At no time during the incident did users lose access to real-time metrics. While we were able to maintain the availability of the service during the upgrade and restore all historical data prior to Feb 12th 17:00 UTC, there are some gaps in historical data during the window of time from Feb 12th 17:00 UTC until Feb 15th 3:00 UTC.
Loss of any data is unacceptable and we take full responsibility. The loss was not the cause of any particular technology or tool, but rather the result of a human error during an insufficiently vetted upgrade process undertaken due to an urgent need for more capacity. During the post mortem we identified the steps that led to this critical outage and clarified the steps that must be followed correctly in the future. Future modifications to our storage tier will be outlined in advance and contingency plans will be in place to prevent a repeat of this sort of problem.
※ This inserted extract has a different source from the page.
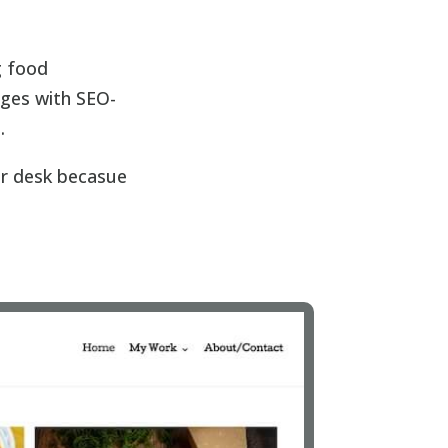
g food
ages with SEO-
.
ur desk becasue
We now have the ability to spin up redundant storage tiers and simultaneously write new data to both of them. This incident also confirmed the importance of our automated backups of the entire storage tier, and we’re increasing the frequency and coverage of those backups.
Finally, we use Metrics to track a variety of metrics from our web, application and storage tiers. It was the metrics that we track -- like that of our historical rollup batch process -- that alerted us to the initial problem with the storage tier before it started seriously affecting users. Since the incident we have identified and begun tracking additional metrics in our storage tier that would have alerted us much earlier to a growing trend before it became the time critical problem that resulted in the urgent scale up.